§ **PROBLEMS TO WORK ON**:
- A) From the rows, reproduce word for word the lines between the line holding "Handles a hardware interrupt for the CAN bus." and the line holding "processes it accordingly.", inclusive.
- B) Pick up the mailing-list reply about char8_t APIs and string encodings after its final sentence and keep writing.

§ **EXCERPTED TEXT**:
C++ Logo

std-proposals

Advanced search

Re: [std-proposals] TBAA and extended floating-point types

From: Jan Schultke <janschultke_at_[hidden]>
Date: Sun, 24 Aug 2025 18:01:28 +0200
> Sorry, but the third one I disagree. I think it's putting the cart ahead
> of
> the oxen.
>
> We don't *need* the char8_t library APIs you're talking about. We've had
> those
> APIs with char for 50 years and all the existing text-processing libraries
> for
> the arbitrarily-encoded char already do exist that fill in this niche. We
> must
> support arbitrarily-encoded char anyway, so there's little incremental
> value
> in having an identical API that supplies the encoding by the type's name
> instead of an extra parameter somewhere.
>

If we had had those APIs already, adding the char8_t overloads would have
been quite trivial. Just reinterpret_cast to char in the println wrapper
that accepts char8_t or something, and you're good to go. In reality, we
don't have those APIs. We have some APIs that work with char and then you
need to go through OS-specific ways to manipulate some global locale to
make things work. There's no way to simply print a bunch of UTF-8 code
units, which is what we actually want.

We don't even have a cross-platform way to bundle char* with some enum
which specifies the encoding of the string. There's not a single function
in the C standard library that would let you bundle char* with encoding.

[Stored data entries]
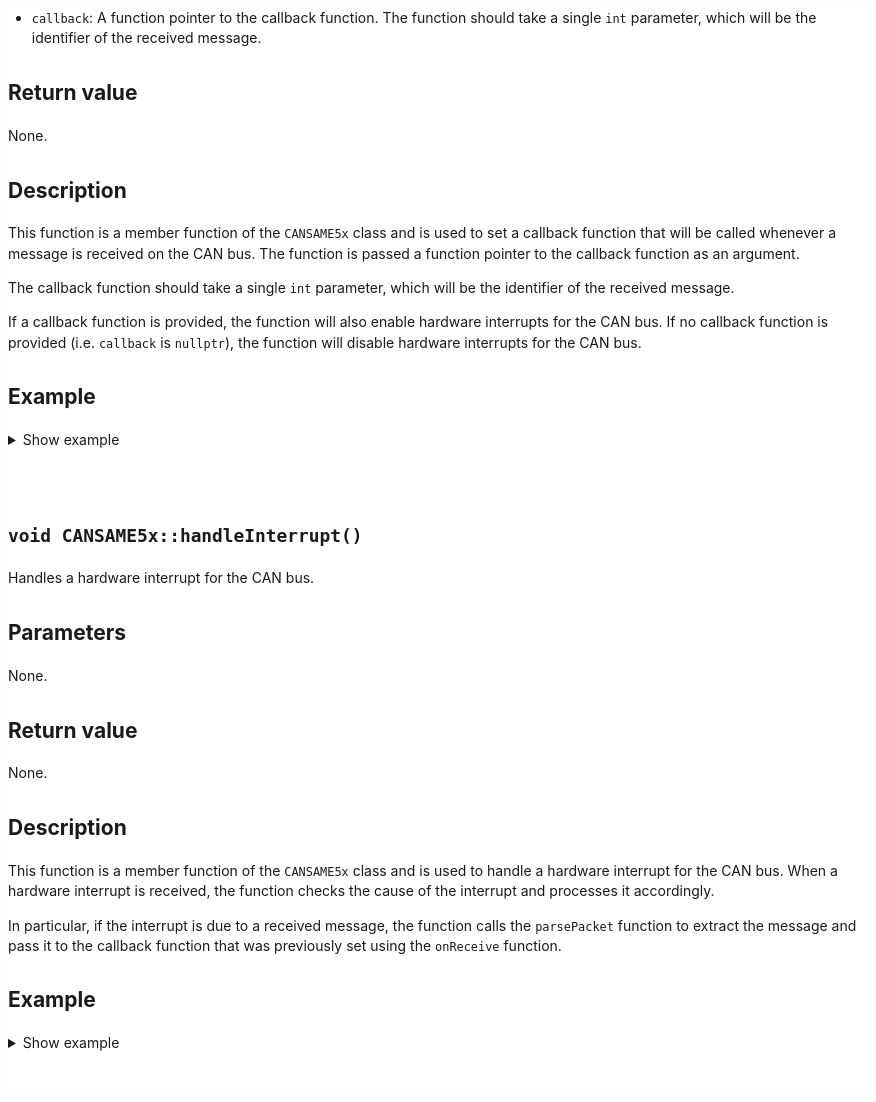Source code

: - `callback`: A function pointer to the callback function. The function should take a single `int` parameter, which will be the identifier of the received message.

## Return value

None.

## Description

This function is a member function of the `CANSAME5x` class and is used to set a callback function that will be called whenever a message is received on the CAN bus. The function is passed a function pointer to the callback function as an argument.

The callback function should take a single `int` parameter, which will be the identifier of the received message.

If a callback function is provided, the function will also enable hardware interrupts for the CAN bus. If no callback function is provided (i.e. `callback` is `nullptr`), the function will disable hardware interrupts for the CAN bus.

## Example
<details><summary>Show example</summary></details>
<br>
<br>

## `void CANSAME5x::handleInterrupt()`

Handles a hardware interrupt for the CAN bus.

## Parameters

None.

## Return value

None.

## Description

This function is a member function of the `CANSAME5x` class and is used to handle a hardware interrupt for the CAN bus. When a hardware interrupt is received, the function checks the cause of the interrupt and processes it accordingly.

In particular, if the interrupt is due to a received message, the function calls the `parsePacket` function to extract the message and pass it to the callback function that was previously set using the `onReceive` function.

## Example
<details><summary>Show example</summary></details>
<br>
<br>

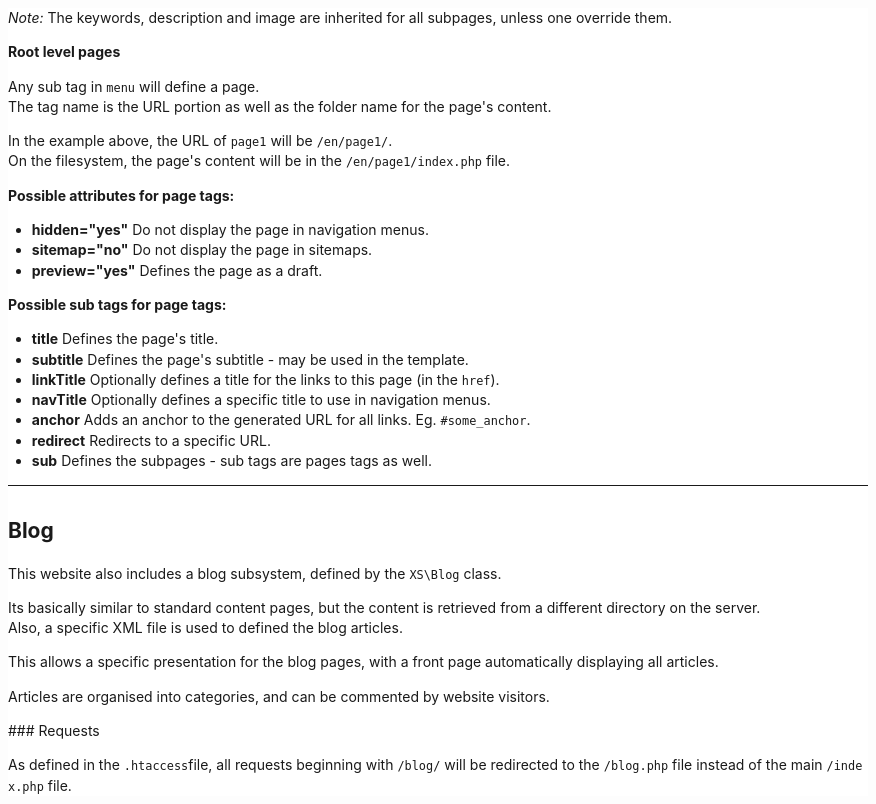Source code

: *Note:* The keywords, description and image are inherited for all subpages, unless one override them.

**Root level pages**

Any sub tag in `menu` will define a page.  
The tag name is the URL portion as well as the folder name for the page's content.

In the example above, the URL of `page1` will be `/en/page1/`.  
On the filesystem, the page's content will be in the `/en/page1/index.php` file.

**Possible attributes for page tags:**

 * **hidden="yes"**
 Do not display the page in navigation menus.
 * **sitemap="no"**
 Do not display the page in sitemaps.
 * **preview="yes"**
 Defines the page as a draft.

**Possible sub tags for page tags:**

 * **title**
 Defines the page's title.
 * **subtitle**
 Defines the page's subtitle - may be used in the template.
 * **linkTitle**
 Optionally defines a title for the links to this page (in the `href`).
 * **navTitle**
 Optionally defines a specific title to use in navigation menus.
 * **anchor**
 Adds an anchor to the generated URL for all links. Eg. `#some_anchor`.
 * **redirect**
 Redirects to a specific URL.
 * **sub**
 Defines the subpages - sub tags are pages tags as well.

---

<a name="blog"></a>
Blog
----

This website also includes a blog subsystem, defined by the `XS\Blog` class.

Its basically similar to standard content pages, but the content is retrieved from a different directory on the server.  
Also, a specific XML file is used to defined the blog articles.

This allows a specific presentation for the blog pages, with a front page automatically displaying all articles.

Articles are organised into categories, and can be commented by website visitors.

### Requests

As defined in the `.htaccess`file, all requests beginning with `/blog/` will be redirected to the `/blog.php` file instead of the main `/index.php` file.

§ **LIST OF ANSWERS**:
- A)
Handles a hardware interrupt for the CAN bus.

## Parameters

None.

## Return value

None.

## Description

This function is a member function of the `CANSAME5x` class and is used to handle a hardware interrupt for the CAN bus. When a hardware interrupt is received, the function checks the cause of the interrupt and processes it accordingly.

- B)
Given the total absence of any sound and portable functionality, given that
we're basically starting from scratch (not counting OS-specific
functionality), we may as well design it properly, with a type that is
intended purely for UTF-8 text, as compared to char, which is a bit of an
integer, a bit of a byte type, and a bit of a text type with unspecified
encoding, but ... maybe UTF-8. Why can't we have the sound design that
virtually every language after C++ managed to get right?


> Plus, all those APIs are currently inaccessible if you started your text's
> lifetime with char8_t. So I fear char8_t is locked into a
> chicken-and-the-egg
> problem: you can't use the existing char-based APIs with it, which means
> people won't use char8_t, which means there won't be new char8_t-based
> APIs...
>

Not every part of the problem is chicken-and-egg. Unicode transcoding,
character property tests, std::format, std::from_chars, and many other
utilities don't even require any OS-specific functionality.

And if we "already have" those APIs for UTF-8, then just use them, right?
You can reinterpret_cast char8_t* to char* just fine. You're making it
sound like we have the chicken already then.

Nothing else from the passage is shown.